What could be broken? I may not be looking in the right places, but there doesn't seem to be any smoking gun in the logs.
A few things:
root@hambarihost> amabri-server restartAnd:
root@ambariagenthost> ambari-agent restart
Start option graying in my experience has been because when the components register with Ambari the reverse lookup from ambari wasn't successful for the host. Not sure why things would change after installing ranger, but can you check if you could still successfully do a name resolution and reverse name resolution on your hosts?
Tail the /var/log/ambari-agent/amabri-agent.log and see if you could find anything under WARNING or ERROR. Note that sometimes a 'smoking gun' event can be displayed as an INFO. You're also looking for python errors, this will usually have a "Traceback" line. Post the log here and I could take a more indepth look.
I restarted the server and all agents (clustershell to the rescue). Made no difference whatsoever. I see no Python tracebacks or any other obvious errors in the server log or the couple of agent logs I spotchecked (on machines reporting client restart as required). There are no apparent DNS or reverse DNS issues on the hosts I spotchecked. If this were happening I'd expect to see a lot more issues!
What is Ambari looking at to determine that a client needs a restart? And, further, why would a client ever need a restart?
In the case where a service (e.g. Oozie) is reporting 7 clients as needing a restart, the orange 'Restart' --> 'Restart all affected' pulldown does absolutely nothing. No operations are ever queued. A similar request for Mapreduce2 (also showing seven clients as stale) does create an operation, but it disappears after a few seconds with no change in the restart status.
I have restarted the affected services so many times my fingers are numb :-). It's quite painful to cycle them now that the restart button fails to work correctly.
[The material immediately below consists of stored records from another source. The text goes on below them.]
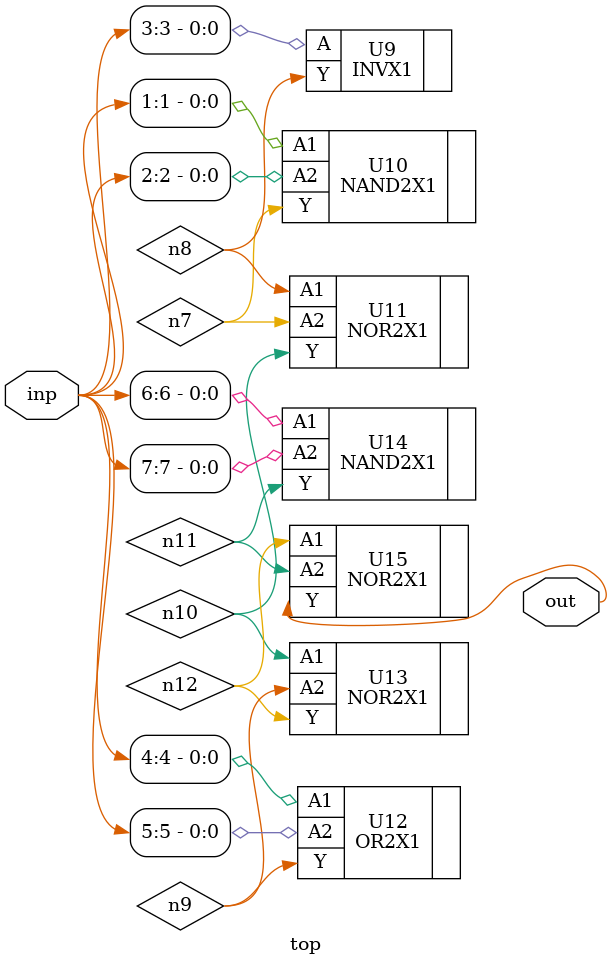
<source format=sv>


module top ( inp, out );
  input [7:0] inp;
  output out;
  wire   n7, n8, n9, n10, n11, n12;

  INVX1 U9 ( .A(inp[3]), .Y(n8) );
  NAND2X1 U10 ( .A1(inp[1]), .A2(inp[2]), .Y(n7) );
  NOR2X1 U11 ( .A1(n8), .A2(n7), .Y(n10) );
  OR2X1 U12 ( .A1(inp[4]), .A2(inp[5]), .Y(n9) );
  NOR2X1 U13 ( .A1(n10), .A2(n9), .Y(n12) );
  NAND2X1 U14 ( .A1(inp[6]), .A2(inp[7]), .Y(n11) );
  NOR2X1 U15 ( .A1(n12), .A2(n11), .Y(out) );
endmodule


</source>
Most of the time, the Service Action restart request is ignored and I have to go to each individual machine and cycle components at that level. With 32 hosts this gets old quickly.
I have tried refreshing configs many times. I'm not sure that it's actually doing anything, since no operation is ever queued.
In summary: There appears to be major breakage in the start/stop/restart scheme.
Ideally Ranger installation shouldn't cause issues you described! What is the Ambari Version? What is Ambari DB version? I hope you also tried out another browser / system for these operations. We could clear up the pending requests - but its risky now since its not clear if Ranger is correctly installed. Is Ranger console working good?
PS: may be you should pursue this issue with Hortonworks Technical Support.
How would I determine the Ambari DB version?
I will try from a different browser, that's a good thought although the browser on the master node had never previously caused problems.
Ranger is working perfectly aside from persistent issues with HBase master audit logging for user actions, but that's cosmetic at this point. Access controls are working fine.
Would appreciate knowing how to forcibly clear the notifications.
If I can convince my organization to purchase a service agreement, I'll certainly take this up with Hortonworks support.